Was Wiktoria wirklich nicht will, ist ein Kind, aber sie treibt doch nicht ab, sie bekommt es ohne Begeisterung für die Mutterschaft, und dann rückt die Handlung von ihr ab und wendet sich diesem Sohn zu – und siehe, der ist ein strammer polnischer Nationalist mit einer Abneigung gegen Minderheiten, mit Beschwörung einer glorreichen Vergangenheit, die er sich immer schöner und größer ausmalt, ohne Rücksicht auf die Realität… und die vergessene Wiktoria ist zwischen den Generationen durchgefallen, ihre Bemühungen, den Kopf und das Bewusstsein zu weiten, scheinen, glaubt man Maria Wojtyszko, nur in diesem Stück zu bestehen…
Dieses ist interessant, aber nicht wirklich gut, viel zu lang auch, alles ausgewalzt, manches angerissen und nicht ausgeführt (die Sehnsucht der Heldin eigentlich nach einer lesbischen Beziehung) und oft diffus. Aber zweifellos holt die Aufführung (abgesehen davon, dass viel verlustlos gestrichen werden könnte) jede Menge aus dem Abend heraus.

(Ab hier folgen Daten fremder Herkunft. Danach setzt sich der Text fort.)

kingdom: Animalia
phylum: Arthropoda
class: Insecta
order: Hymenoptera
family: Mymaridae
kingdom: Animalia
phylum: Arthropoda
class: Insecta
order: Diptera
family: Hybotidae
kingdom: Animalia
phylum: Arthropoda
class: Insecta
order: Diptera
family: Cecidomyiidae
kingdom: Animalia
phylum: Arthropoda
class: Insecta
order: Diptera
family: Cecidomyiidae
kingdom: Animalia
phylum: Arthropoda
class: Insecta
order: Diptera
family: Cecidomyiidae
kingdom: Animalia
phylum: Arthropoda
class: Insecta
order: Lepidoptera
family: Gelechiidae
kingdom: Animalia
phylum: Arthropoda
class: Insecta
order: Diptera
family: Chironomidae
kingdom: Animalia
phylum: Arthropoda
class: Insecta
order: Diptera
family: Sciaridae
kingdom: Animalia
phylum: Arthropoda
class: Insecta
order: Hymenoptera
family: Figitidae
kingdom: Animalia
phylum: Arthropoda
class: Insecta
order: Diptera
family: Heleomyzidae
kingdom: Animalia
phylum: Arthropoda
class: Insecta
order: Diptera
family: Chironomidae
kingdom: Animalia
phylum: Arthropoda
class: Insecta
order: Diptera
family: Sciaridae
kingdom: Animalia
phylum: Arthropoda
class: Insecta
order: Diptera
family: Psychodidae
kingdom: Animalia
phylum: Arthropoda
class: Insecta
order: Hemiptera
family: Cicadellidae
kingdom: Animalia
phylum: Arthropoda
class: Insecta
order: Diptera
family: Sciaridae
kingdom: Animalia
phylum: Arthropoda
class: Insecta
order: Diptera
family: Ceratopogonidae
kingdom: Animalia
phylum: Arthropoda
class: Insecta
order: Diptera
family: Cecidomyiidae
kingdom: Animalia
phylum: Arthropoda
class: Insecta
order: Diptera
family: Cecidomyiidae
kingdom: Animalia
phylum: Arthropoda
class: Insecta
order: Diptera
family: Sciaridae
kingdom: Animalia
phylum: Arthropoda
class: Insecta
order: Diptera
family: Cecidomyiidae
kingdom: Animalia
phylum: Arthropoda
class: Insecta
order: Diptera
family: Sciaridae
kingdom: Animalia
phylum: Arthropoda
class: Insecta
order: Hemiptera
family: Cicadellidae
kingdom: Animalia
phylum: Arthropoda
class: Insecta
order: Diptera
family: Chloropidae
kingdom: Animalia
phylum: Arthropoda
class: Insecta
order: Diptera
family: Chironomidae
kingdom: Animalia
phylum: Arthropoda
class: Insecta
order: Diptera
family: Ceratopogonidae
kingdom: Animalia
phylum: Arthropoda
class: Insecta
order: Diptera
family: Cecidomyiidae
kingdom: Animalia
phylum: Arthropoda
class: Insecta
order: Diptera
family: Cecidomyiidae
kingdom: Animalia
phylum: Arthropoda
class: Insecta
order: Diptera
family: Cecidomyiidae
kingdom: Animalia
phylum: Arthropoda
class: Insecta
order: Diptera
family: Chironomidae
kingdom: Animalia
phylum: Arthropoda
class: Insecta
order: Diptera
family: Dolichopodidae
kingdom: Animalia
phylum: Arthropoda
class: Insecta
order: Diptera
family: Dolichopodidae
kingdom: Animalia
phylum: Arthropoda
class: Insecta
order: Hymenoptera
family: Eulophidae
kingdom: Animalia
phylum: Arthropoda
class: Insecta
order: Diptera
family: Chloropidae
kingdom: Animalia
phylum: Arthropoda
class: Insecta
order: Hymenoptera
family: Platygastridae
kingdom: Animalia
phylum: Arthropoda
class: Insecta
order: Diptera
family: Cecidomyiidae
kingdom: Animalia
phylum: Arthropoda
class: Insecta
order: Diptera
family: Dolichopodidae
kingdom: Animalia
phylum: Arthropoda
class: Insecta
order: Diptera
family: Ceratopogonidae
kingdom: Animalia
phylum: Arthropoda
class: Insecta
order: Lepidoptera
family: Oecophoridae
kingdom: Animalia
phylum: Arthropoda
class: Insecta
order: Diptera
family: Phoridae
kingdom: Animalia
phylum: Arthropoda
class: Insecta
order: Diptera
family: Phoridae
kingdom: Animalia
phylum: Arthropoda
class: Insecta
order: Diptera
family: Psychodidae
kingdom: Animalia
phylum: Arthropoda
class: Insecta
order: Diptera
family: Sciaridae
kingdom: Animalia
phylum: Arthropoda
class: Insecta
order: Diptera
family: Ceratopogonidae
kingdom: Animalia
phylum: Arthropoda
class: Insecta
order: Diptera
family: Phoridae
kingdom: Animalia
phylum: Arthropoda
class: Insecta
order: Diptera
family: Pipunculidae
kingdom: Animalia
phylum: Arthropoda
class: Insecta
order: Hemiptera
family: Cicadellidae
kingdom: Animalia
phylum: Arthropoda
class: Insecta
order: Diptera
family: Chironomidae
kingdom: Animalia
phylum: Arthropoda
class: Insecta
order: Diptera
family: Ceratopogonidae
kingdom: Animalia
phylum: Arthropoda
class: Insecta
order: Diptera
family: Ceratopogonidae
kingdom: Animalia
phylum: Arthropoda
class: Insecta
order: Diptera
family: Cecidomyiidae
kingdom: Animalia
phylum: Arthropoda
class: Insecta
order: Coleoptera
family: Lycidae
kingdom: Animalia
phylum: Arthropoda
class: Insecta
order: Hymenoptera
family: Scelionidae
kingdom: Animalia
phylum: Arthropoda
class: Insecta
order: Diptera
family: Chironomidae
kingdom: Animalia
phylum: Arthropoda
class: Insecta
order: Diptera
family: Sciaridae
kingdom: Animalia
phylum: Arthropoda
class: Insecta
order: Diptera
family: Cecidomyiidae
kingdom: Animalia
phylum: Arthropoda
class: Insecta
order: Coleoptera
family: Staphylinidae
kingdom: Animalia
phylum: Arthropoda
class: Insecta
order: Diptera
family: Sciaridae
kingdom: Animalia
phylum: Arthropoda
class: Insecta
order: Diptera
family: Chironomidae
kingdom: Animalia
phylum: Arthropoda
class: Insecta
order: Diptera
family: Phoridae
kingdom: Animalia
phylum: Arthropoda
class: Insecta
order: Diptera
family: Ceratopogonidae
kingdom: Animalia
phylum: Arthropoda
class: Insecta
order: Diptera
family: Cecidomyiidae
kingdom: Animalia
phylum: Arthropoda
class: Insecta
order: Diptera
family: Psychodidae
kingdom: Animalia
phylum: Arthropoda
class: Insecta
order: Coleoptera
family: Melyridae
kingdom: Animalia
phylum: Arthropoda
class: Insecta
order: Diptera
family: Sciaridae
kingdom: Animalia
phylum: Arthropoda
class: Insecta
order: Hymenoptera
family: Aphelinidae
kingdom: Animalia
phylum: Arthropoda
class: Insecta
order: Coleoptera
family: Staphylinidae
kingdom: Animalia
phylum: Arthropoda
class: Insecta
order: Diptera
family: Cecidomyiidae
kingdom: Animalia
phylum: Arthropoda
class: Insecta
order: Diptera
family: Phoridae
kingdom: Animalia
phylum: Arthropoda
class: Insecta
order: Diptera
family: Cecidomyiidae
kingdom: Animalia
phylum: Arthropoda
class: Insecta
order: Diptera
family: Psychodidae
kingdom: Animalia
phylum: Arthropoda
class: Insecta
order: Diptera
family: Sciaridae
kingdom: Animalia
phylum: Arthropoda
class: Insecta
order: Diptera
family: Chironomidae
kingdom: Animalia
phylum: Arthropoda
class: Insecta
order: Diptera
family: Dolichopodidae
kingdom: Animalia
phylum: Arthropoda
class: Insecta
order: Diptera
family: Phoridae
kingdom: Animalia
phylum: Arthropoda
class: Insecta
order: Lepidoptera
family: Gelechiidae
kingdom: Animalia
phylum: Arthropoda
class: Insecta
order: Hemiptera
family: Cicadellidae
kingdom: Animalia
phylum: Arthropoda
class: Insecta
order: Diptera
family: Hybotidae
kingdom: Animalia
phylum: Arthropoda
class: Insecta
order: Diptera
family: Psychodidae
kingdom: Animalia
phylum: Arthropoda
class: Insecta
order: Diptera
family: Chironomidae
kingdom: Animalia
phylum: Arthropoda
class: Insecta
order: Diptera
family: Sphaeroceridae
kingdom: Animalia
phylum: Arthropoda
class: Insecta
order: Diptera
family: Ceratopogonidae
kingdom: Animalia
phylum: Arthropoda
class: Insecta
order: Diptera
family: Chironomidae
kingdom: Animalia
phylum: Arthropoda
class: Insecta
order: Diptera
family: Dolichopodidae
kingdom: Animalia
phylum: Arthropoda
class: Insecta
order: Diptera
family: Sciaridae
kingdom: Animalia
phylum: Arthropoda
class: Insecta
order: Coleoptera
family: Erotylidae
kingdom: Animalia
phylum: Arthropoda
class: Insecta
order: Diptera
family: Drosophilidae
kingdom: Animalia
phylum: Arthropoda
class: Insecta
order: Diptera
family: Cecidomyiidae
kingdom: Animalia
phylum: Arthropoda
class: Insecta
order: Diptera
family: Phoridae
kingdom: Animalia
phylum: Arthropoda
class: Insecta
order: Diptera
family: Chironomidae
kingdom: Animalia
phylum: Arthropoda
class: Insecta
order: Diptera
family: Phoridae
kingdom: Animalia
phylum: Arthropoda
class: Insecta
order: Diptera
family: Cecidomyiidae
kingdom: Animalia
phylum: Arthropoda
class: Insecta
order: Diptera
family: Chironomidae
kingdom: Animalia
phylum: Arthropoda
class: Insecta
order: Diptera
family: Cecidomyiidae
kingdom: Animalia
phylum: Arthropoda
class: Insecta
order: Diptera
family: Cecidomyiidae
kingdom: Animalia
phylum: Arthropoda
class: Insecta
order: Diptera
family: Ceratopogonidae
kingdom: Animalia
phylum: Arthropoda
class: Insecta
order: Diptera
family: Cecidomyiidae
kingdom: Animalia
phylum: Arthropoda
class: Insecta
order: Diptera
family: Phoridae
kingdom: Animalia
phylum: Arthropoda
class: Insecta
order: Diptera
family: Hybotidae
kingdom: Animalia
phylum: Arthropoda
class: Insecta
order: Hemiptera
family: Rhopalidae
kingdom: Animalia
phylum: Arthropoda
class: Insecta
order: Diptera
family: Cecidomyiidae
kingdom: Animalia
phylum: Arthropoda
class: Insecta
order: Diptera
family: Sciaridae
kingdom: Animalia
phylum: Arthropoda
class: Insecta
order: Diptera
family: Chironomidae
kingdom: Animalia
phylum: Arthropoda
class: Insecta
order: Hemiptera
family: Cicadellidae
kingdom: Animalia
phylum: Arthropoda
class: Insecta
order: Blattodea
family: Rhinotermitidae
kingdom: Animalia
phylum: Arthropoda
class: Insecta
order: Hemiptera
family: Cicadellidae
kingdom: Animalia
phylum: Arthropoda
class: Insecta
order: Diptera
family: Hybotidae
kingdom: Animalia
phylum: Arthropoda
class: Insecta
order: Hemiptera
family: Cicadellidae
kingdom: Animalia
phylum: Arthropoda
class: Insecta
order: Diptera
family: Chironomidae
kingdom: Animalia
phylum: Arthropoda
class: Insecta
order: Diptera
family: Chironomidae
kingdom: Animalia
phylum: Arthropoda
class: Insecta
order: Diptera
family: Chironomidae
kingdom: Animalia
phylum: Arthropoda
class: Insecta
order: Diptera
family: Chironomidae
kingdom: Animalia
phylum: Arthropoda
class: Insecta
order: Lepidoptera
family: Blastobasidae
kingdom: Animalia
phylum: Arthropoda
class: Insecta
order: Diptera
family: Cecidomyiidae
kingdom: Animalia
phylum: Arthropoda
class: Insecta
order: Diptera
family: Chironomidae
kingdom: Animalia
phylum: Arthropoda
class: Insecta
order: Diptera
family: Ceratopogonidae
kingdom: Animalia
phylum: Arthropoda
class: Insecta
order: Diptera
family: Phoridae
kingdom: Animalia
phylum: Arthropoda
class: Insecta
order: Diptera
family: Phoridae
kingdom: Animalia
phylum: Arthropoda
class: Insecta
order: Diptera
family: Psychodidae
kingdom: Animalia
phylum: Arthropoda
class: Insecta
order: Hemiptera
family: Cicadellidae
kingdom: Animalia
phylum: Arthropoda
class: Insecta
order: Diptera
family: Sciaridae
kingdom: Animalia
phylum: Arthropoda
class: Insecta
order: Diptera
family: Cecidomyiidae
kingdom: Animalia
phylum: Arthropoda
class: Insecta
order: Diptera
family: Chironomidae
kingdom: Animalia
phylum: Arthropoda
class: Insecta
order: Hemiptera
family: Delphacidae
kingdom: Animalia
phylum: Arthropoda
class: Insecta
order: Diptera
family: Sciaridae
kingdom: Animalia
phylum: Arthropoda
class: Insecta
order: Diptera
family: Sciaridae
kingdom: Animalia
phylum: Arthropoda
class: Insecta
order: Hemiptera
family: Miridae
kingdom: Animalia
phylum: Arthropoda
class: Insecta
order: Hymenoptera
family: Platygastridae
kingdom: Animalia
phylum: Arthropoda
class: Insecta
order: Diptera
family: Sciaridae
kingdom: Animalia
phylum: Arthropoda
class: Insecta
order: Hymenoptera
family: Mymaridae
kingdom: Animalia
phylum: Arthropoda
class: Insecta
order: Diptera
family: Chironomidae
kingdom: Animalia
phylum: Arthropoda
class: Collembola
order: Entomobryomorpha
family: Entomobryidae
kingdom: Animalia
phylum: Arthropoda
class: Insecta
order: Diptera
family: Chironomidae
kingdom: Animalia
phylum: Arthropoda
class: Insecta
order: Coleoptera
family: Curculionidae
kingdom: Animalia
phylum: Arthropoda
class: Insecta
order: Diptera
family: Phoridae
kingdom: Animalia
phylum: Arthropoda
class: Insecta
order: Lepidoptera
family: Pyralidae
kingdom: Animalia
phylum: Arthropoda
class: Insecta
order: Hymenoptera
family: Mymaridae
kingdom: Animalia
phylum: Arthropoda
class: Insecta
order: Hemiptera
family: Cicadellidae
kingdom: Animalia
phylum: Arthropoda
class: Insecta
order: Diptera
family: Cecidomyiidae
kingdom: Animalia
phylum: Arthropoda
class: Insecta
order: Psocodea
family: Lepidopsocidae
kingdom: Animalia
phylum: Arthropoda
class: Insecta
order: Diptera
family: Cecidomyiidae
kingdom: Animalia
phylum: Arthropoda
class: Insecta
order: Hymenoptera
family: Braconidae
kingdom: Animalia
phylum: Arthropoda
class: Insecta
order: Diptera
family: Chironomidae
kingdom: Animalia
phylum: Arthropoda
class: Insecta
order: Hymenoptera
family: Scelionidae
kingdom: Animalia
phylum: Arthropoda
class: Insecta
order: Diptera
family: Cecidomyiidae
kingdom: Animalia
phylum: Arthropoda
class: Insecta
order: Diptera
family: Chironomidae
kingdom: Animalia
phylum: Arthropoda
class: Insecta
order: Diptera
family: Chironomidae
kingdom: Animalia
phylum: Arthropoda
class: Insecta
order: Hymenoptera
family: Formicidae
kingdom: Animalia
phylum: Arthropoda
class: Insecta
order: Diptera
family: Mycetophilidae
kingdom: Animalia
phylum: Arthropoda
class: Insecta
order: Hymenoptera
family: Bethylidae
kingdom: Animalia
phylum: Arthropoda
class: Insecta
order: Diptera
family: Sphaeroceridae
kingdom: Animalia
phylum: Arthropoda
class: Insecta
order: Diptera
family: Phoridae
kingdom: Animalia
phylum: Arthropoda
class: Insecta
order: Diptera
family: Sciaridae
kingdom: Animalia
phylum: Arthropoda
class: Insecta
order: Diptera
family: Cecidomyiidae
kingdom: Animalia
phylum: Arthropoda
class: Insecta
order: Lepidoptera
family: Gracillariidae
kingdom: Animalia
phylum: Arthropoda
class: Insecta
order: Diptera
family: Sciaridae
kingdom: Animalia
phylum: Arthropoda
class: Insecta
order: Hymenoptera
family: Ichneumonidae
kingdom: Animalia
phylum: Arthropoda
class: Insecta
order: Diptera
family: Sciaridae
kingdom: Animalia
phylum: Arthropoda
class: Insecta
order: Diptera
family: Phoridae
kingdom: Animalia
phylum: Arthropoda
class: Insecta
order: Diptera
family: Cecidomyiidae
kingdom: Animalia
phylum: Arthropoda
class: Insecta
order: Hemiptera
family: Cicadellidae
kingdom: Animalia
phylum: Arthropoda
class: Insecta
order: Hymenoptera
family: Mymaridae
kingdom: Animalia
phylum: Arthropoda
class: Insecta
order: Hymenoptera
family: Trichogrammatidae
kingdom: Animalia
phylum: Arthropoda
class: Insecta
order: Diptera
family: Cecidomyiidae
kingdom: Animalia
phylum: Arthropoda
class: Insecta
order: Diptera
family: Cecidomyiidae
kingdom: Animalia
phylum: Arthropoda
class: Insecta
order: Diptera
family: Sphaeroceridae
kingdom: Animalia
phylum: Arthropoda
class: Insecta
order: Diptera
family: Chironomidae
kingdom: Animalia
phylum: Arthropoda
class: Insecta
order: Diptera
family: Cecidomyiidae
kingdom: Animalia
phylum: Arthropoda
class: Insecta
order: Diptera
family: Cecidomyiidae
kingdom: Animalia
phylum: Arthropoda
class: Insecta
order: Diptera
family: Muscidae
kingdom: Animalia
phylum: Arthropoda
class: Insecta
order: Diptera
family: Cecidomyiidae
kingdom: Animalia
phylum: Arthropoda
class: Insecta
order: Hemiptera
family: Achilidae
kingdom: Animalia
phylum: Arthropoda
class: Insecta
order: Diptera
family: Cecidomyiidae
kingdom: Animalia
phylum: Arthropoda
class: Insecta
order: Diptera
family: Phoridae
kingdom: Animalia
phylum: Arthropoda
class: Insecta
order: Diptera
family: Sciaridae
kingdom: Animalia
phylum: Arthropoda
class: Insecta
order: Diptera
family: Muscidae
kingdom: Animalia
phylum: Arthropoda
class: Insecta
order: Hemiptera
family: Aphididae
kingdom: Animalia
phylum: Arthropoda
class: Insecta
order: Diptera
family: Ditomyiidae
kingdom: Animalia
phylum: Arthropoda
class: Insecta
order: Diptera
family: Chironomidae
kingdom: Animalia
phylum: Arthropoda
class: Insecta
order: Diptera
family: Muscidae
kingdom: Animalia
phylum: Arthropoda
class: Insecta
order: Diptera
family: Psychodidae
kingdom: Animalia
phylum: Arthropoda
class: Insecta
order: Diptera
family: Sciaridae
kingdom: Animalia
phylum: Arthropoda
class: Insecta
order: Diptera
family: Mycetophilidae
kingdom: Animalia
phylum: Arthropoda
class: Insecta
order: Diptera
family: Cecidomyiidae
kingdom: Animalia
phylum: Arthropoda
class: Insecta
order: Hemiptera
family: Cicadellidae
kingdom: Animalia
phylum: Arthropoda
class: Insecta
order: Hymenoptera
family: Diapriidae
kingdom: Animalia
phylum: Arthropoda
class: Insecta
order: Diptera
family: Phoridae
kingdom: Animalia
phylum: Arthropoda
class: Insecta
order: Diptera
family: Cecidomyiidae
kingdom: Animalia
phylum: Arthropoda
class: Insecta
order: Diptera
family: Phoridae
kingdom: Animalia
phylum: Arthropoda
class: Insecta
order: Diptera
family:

Regisseur Christoph Prückner kann auf die Hauptdarstellerin Samantha Steppan setzen, der man Klugheit, Skepsis und Widerstand immer glaubt, wenn ihr Scheitern auch programmiert ist. In den Nebenrollen fällt Anna Nowak positiv auf, auch Christine Renhardt und Daniel Tanzberger erfüllen ihre zahlreichen Rollen, und natürlich sind auch Nika Brettschneider und Ludvik Kavin mit dabei, die auch nach Jahrzehnten noch über die deutsche Sprache hinwegstolpern (sie noch mehr als er), aber daran wird sich nichts mehr ändert und das mindert den Stellenwert ihres kleinen Theaters nicht.
Das Publikum zeigte sich beeindruckt, von der 25jährigen Hauptdarstellerin kann man wohl noch einiges erwarten.